Overseas shopping sites fare badly in local test

Shanghai's Consumer Council recently tested a group of overseas shopping websites, and the results showed poor performance overall.

Incomplete information, slow logistics, and inconvenient communication are major problems encountered by Chinese consumers when purchasing directly on overseas websites, the Shanghai Consumer Council said yesterday.

The council conducted a test using seven overseas platforms covering 14 samples. 

eBay showed poor performance, with inconsistent charges, bad customer service, broken packaging and failure to support Alipay or WeChat payment, it said.

Each platform had two samples covered in the test, which only targeted general services — product quality and intellectual property rights were not included, the council said.
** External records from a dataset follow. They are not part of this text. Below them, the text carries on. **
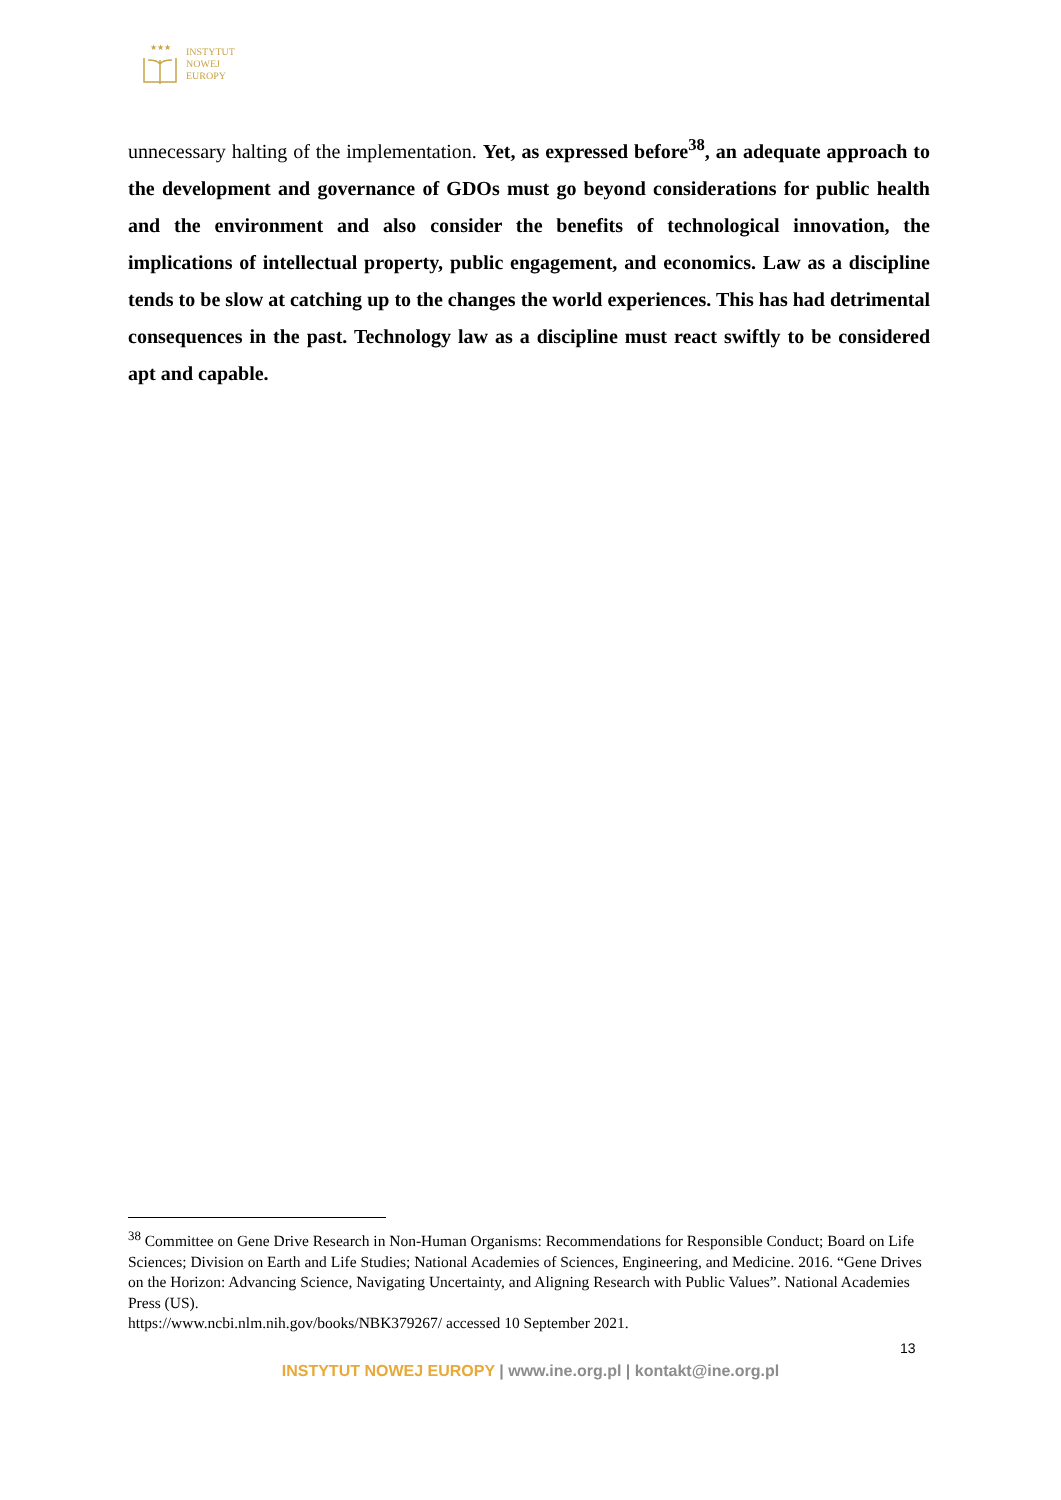★★★
INSTYTUT
NOWEJ
EUROPY
unnecessary halting of the implementation. Yet, as expressed before<sup>38</sup>, an adequate approach to the development and governance of GDOs must go beyond considerations for public health and the environment and also consider the benefits of technological innovation, the implications of intellectual property, public engagement, and economics. Law as a discipline tends to be slow at catching up to the changes the world experiences. This has had detrimental consequences in the past. Technology law as a discipline must react swiftly to be considered apt and capable.
<sup>38</sup> Committee on Gene Drive Research in Non-Human Organisms: Recommendations for Responsible Conduct; Board on Life Sciences; Division on Earth and Life Studies; National Academies of Sciences, Engineering, and Medicine. 2016. “Gene Drives on the Horizon: Advancing Science, Navigating Uncertainty, and Aligning Research with Public Values”. National Academies Press (US).
https://www.ncbi.nlm.nih.gov/books/NBK379267/ accessed 10 September 2021.
13
INSTYTUT NOWEJ EUROPY | www.ine.org.pl | kontakt@ine.org.pl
Three websites — Chemist Warehouse, eBay and VITACOST — do not have Chinese language versions, and Chemist Warehouse, Bodyguard and Windeln.de had fewer searching or filtering functions compared with others, according to the council.

Overall, none of the platforms provided adequate information, the council said.
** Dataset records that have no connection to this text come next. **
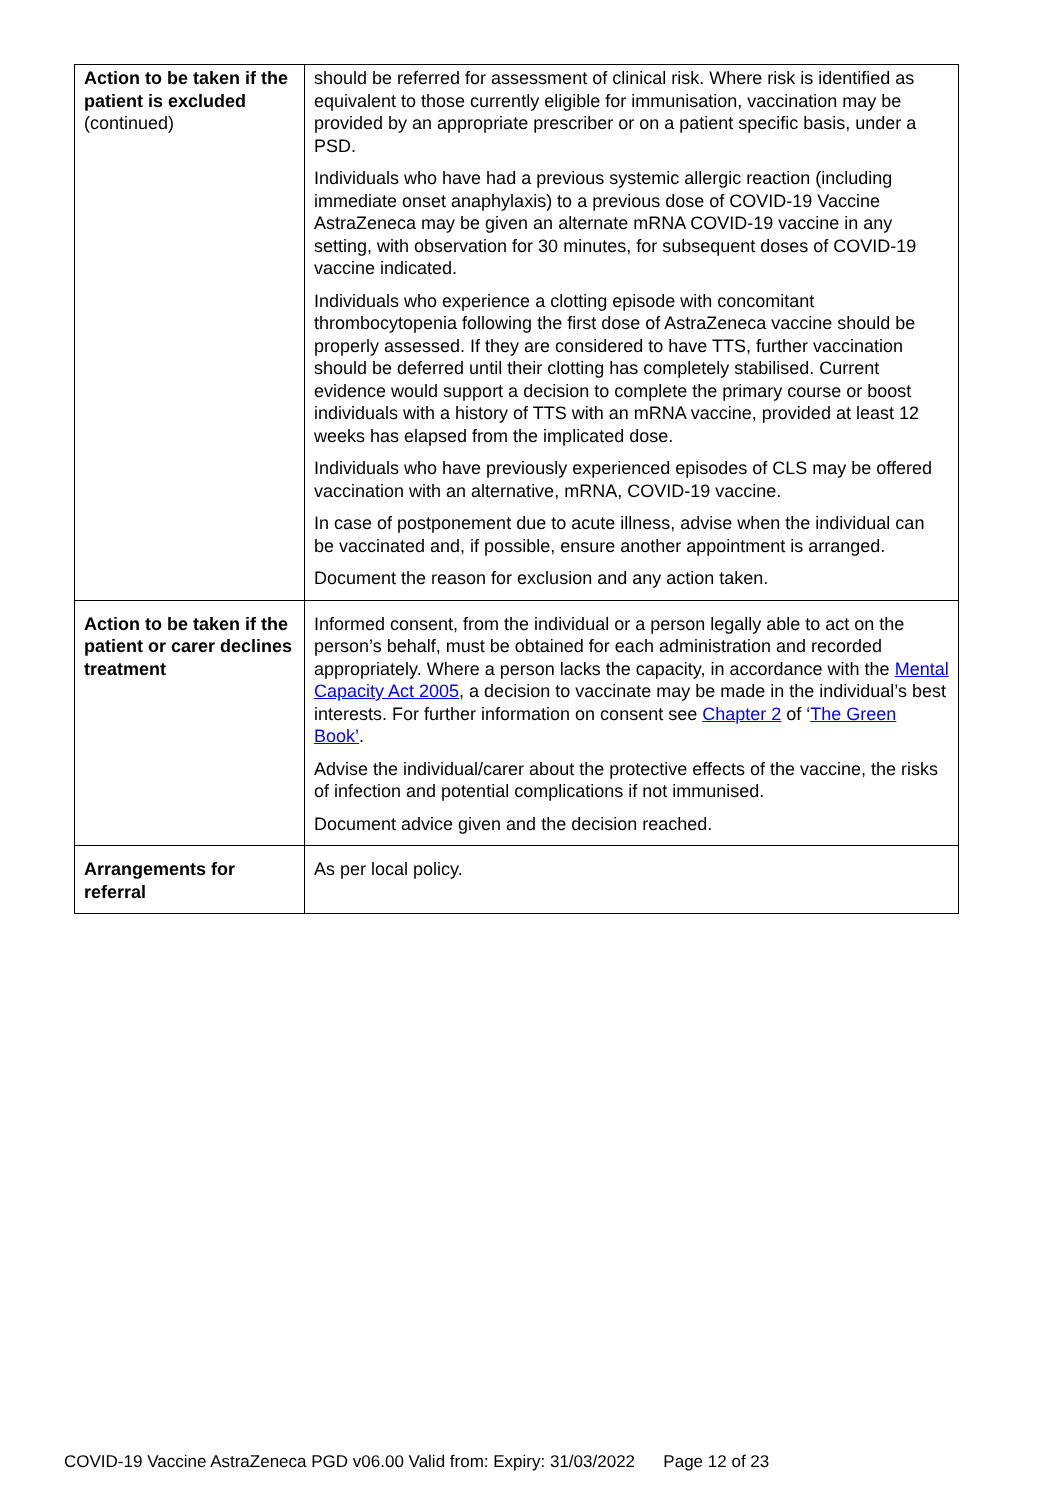| Action to be taken if the patient is excluded (continued) | should be referred for assessment of clinical risk. Where risk is identified as equivalent to those currently eligible for immunisation, vaccination may be provided by an appropriate prescriber or on a patient specific basis, under a PSD. Individuals who have had a previous systemic allergic reaction (including immediate onset anaphylaxis) to a previous dose of COVID-19 Vaccine AstraZeneca may be given an alternate mRNA COVID-19 vaccine in any setting, with observation for 30 minutes, for subsequent doses of COVID-19 vaccine indicated. Individuals who experience a clotting episode with concomitant thrombocytopenia following the first dose of AstraZeneca vaccine should be properly assessed. If they are considered to have TTS, further vaccination should be deferred until their clotting has completely stabilised. Current evidence would support a decision to complete the primary course or boost individuals with a history of TTS with an mRNA vaccine, provided at least 12 weeks has elapsed from the implicated dose. Individuals who have previously experienced episodes of CLS may be offered vaccination with an alternative, mRNA, COVID-19 vaccine. In case of postponement due to acute illness, advise when the individual can be vaccinated and, if possible, ensure another appointment is arranged. Document the reason for exclusion and any action taken. |
| Action to be taken if the patient or carer declines treatment | Informed consent, from the individual or a person legally able to act on the person’s behalf, must be obtained for each administration and recorded appropriately. Where a person lacks the capacity, in accordance with the Mental Capacity Act 2005 , a decision to vaccinate may be made in the individual’s best interests. For further information on consent see Chapter 2 of ‘ The Green Book’ . Advise the individual/carer about the protective effects of the vaccine, the risks of infection and potential complications if not immunised. Document advice given and the decision reached. |
| Arrangements for referral | As per local policy. |
COVID-19 Vaccine AstraZeneca PGD v06.00 Valid from: Expiry: 31/03/2022 Page 12 of 23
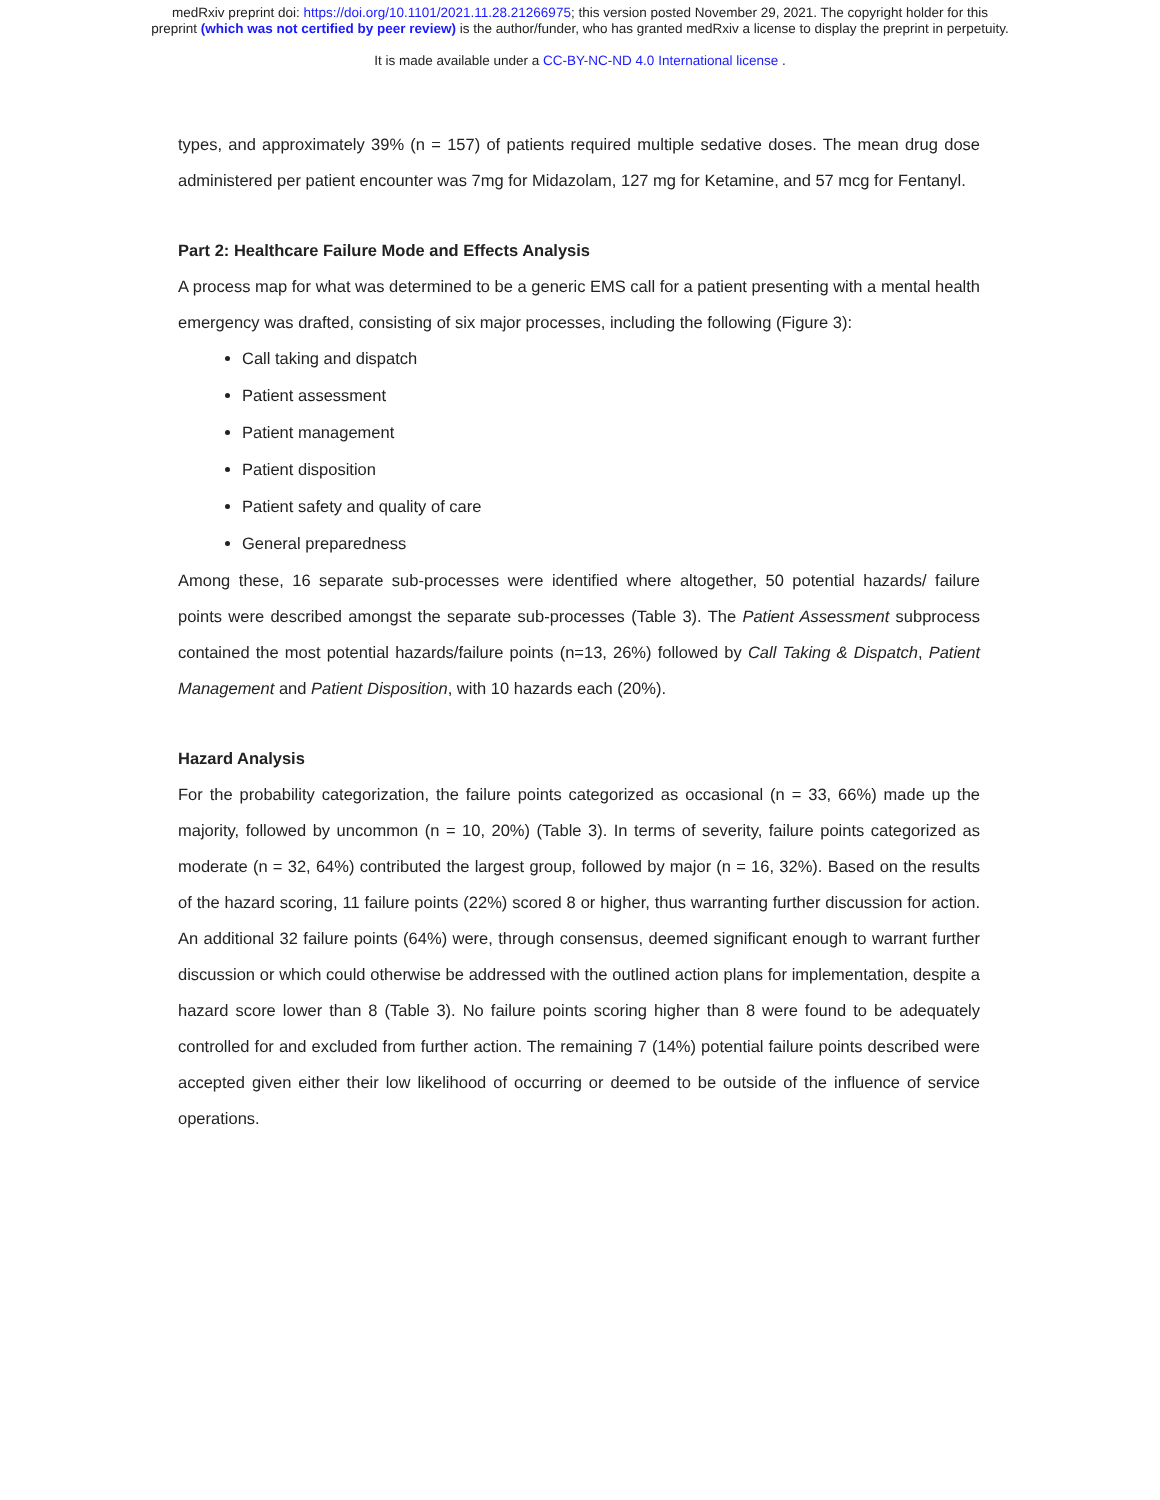medRxiv preprint doi: https://doi.org/10.1101/2021.11.28.21266975; this version posted November 29, 2021. The copyright holder for this
preprint (which was not certified by peer review) is the author/funder, who has granted medRxiv a license to display the preprint in perpetuity.
It is made available under a CC-BY-NC-ND 4.0 International license .
types, and approximately 39% (n = 157) of patients required multiple sedative doses. The mean drug dose administered per patient encounter was 7mg for Midazolam, 127 mg for Ketamine, and 57 mcg for Fentanyl.
Part 2: Healthcare Failure Mode and Effects Analysis
A process map for what was determined to be a generic EMS call for a patient presenting with a mental health emergency was drafted, consisting of six major processes, including the following (Figure 3):
Call taking and dispatch
Patient assessment
Patient management
Patient disposition
Patient safety and quality of care
General preparedness
Among these, 16 separate sub-processes were identified where altogether, 50 potential hazards/ failure points were described amongst the separate sub-processes (Table 3). The Patient Assessment subprocess contained the most potential hazards/failure points (n=13, 26%) followed by Call Taking & Dispatch, Patient Management and Patient Disposition, with 10 hazards each (20%).
Hazard Analysis
For the probability categorization, the failure points categorized as occasional (n = 33, 66%) made up the majority, followed by uncommon (n = 10, 20%) (Table 3). In terms of severity, failure points categorized as moderate (n = 32, 64%) contributed the largest group, followed by major (n = 16, 32%). Based on the results of the hazard scoring, 11 failure points (22%) scored 8 or higher, thus warranting further discussion for action. An additional 32 failure points (64%) were, through consensus, deemed significant enough to warrant further discussion or which could otherwise be addressed with the outlined action plans for implementation, despite a hazard score lower than 8 (Table 3). No failure points scoring higher than 8 were found to be adequately controlled for and excluded from further action. The remaining 7 (14%) potential failure points described were accepted given either their low likelihood of occurring or deemed to be outside of the influence of service operations.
The test used milk powder as an index, leading to the council finding that none of the sites indicated dairy source, instructions for baby formula use or production dates.

In terms of information confirmation, Chemist Warehouse and Bodyguard only provided confirmation on information including address, product price and delivery fare. Other details, such as delivery method, tax, and expected delivery time, were missing.

Amazon, VITACOST and Windeln.de had more complete information in this regard, the council said.

Logistics were slow overall, with 71 percent of the 14 samples showing delivery times of 10 or more days. Pharmacy Online and Bodyguard showed the longest delivery times, reaching 18 days.

For customer service, only Amazon and Bodyguard had online services and the rest provided email contact only. However, eBay failed to reply to an email query, according to the council.

In addition, the real charge of two samples on eBay were different from what was shown on the orders. For example, the total cost shown when ordering was 586.94 yuan (US$91.22), while the credit card charge was 616.34 yuan.

A milk powder sample sold on Pharmacy Online was marked as being produced in Australia, but the real product was made in New Zealand, according to the council.

The milk powder can of a sample sold on VITACOST was slightly broken, while the paper boxes of two samples from eBay were both slightly damaged.